La main tendue du président de la République, depuis son avènement à la magistrature suprême en 2012, a bien fini de susciter interrogations et suspicions chez bien d’acteurs de la scène politique (partis comme observateurs). Pour cause, la conséquente des divers temps du dialogue national lancé par Macky Sall, depuis lors, semblent plus favoriser le maître du jeu que les autres parties prenantes.

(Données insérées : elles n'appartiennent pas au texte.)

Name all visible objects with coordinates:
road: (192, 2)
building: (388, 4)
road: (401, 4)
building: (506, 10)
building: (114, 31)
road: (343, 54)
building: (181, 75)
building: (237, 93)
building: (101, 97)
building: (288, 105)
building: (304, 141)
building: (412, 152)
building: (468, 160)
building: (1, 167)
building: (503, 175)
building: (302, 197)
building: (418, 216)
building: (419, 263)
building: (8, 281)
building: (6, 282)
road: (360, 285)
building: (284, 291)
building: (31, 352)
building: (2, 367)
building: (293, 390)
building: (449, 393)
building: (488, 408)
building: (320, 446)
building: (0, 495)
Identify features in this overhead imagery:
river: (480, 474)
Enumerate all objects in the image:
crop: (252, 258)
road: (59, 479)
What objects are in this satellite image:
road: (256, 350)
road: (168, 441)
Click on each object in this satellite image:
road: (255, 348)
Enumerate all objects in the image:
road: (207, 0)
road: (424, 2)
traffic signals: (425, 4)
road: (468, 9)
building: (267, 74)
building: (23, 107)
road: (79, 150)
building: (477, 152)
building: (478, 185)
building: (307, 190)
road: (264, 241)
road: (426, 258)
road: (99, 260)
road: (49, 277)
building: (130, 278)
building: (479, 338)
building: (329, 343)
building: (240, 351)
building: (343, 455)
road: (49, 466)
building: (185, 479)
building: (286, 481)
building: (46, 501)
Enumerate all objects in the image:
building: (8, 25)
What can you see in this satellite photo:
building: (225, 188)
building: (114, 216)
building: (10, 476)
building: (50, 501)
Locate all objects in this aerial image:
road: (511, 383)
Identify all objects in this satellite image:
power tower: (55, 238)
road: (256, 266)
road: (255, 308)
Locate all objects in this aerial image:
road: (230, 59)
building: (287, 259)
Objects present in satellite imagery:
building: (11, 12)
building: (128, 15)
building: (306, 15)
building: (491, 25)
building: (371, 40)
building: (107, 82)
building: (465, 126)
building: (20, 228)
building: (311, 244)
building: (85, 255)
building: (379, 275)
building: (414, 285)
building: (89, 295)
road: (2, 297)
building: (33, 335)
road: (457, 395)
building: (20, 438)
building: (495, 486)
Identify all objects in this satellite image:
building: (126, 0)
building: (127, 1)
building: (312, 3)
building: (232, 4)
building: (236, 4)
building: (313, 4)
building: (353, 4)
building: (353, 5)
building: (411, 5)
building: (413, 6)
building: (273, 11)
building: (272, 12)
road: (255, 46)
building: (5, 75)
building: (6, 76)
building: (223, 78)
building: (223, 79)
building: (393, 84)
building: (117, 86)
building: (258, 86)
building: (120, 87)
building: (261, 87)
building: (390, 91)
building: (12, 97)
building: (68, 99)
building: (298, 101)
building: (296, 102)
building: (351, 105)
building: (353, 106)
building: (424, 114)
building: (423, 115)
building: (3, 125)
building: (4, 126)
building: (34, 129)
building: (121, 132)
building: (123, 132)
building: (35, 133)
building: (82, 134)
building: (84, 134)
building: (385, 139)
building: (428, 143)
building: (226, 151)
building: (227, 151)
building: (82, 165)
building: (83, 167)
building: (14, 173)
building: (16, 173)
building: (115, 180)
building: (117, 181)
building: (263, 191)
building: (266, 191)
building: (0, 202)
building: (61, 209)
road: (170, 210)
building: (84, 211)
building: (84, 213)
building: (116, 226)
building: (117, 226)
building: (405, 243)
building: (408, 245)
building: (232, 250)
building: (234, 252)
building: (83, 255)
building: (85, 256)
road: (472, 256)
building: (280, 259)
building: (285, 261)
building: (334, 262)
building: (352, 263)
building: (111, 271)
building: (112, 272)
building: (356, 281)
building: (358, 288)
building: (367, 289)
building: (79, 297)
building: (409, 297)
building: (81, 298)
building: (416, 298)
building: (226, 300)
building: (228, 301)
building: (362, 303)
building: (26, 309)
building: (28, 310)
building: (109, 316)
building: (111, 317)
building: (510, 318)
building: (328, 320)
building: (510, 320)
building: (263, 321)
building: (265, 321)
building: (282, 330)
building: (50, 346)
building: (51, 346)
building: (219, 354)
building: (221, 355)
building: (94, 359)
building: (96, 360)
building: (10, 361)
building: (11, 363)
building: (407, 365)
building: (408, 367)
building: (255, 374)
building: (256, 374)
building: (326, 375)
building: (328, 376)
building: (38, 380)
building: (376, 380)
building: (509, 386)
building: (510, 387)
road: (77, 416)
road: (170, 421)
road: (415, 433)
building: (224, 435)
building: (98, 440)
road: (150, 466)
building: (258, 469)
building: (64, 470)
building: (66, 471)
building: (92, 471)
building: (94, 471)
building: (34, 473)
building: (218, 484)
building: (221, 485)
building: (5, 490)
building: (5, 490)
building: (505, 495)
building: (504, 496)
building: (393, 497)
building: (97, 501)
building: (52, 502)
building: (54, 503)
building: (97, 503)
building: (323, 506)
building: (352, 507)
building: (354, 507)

Quelles sont les réelles intentions des parties prenantes et les véritables objectifs du dialogue national institutionnalisé par le chef de l’Etat Macky Sall pour chaque 28 mai? Le dialogue national est-il pertinent dans un contexte où le pays est relativement stable ? Quels sont les axes prioritaires autour desquels les acteurs devraient se pencher ? Quels sont les attentes des Sénégalais? Ces différentes questions posées par nombre d’observateurs, au lendemain de la réélection du président Macky Sall marquée par la main tendue à l’ensemble des forces vives pour un dialogue sans exclusive, semblent trouver peu à peu des réponses. Ou du moins, les objectifs visés par le chef de l’Etat, à travers cet appel au dialogue, paraissent clairs, au vu des derniers développements concernant le dialogue national et ses effets sur la redistribution des cartes au sein de la classe politique.

Lors du lancement du dialogue national, l’idée avancée était de trouver des consensus forts pour rendre le processus d’émergence irréversible grâce à une stabilité politique du pays. La cause, les résultats de la présidentielle de février 2019 avaient été contestés par l’ensemble des 4 candidats de l’opposition, créant ainsi un climat politique tendu.
Tout compte fait, ce dialogue a permis l’ouverture du gouvernement à l’opposition, notamment à Idrissa Seck, leader du parti Rewmi et à Oumar Sarr, ancien du Pds. Ce qui suscite des interrogations somme toute légitimes sur les objectifs réels de ce dialogue national et/ou politique, sachant que, non seulement il y a eu des précédents, mais le déroulement dudit dialogue et les lenteurs notées dans la mise en œuvre des recommandations et autres points d’accord, posent problème.

En effet, la presse fait état des travers de ce dialogue national avec notamment la libération des locaux occupés par le président de la commission du dialogue national, Famara Ibrahima Sagna, faute de budget. Il s’y ajoute le silence total des autres commissions mort-nées du dialogue à l’exception de celle du dialogue politique, seule à avoir déposé un rapport sur la table du président Sall. Le démarrage des travaux de l’audit du fichier et de l’évaluation du processus électoral, premiers points à obtenir un consensus de la part des acteurs prenant part à ce dialogue politique, dès les premières sessions, traine toujours. Toute chose qui oblige un énième report des élections locales, d’autant plus que l’opposition en avait fait une de ses conditions pour sa participation aux prochaines joutes. Ce scepticisme sur les réelles motivations du chef de l’Etat concernant sa stratégie de la main tendue à son opposition et aux autres forces vives de la Nation s’explique par les résultats obtenus lors des précédentes rencontres.

Pour rappel, alors que le chef de l’Etat avait indiqué vouloir «des consultations inclusives sur des questions exclusivement d’intérêt national», le dialogue politique du 28 mai 2016, qui avait connu la participation d’une partie de l’opposition, avait simplement abouti à la libération par grâce présidentielle de Karim Wade. Mieux, ce dialogue tenu deux mois seulement après le référendum, devait servir de pare-feu contre les vives critiques de l’opposition et d’organisations de la société civile, concernant son renoncement de s’appliquer la réduction de son mandat de 7 à 5 ans, conformément à sa promesse électorale.

Quid du dialogue initié en 2017, après les élections législatives chaotiques du 30 juillet 2017 ? Le Président Sall refuse catégoriquement d’accéder à la requête de l’opposition de nommer un ministre de l’Intérieur non affilié à un parti. C’est dans ce contexte de rupture de confiance entre les différents acteurs politiques que le chef de l’Etat a imposé le parrainage sans concertation, qui durcit les conditions pour pouvoir concourir aux différentes élections.

La loi sera votée sans débat, les manifestations de l’opposition sont réprimées, et les leaders arrêtés. Aujourd’hui que, sur la base du dialogue national, le gouvernement a été ouvert à des forces de l’opposition et que les choses trainent encore par rapport à la matérialisation des points de consensus obtenus, ou encore concernant les autres points sensibles non encore discutés et les autres commissions du dialogue national mort-nées, le doute sur les réelles motivations du dialogue reste tout aussi légitime.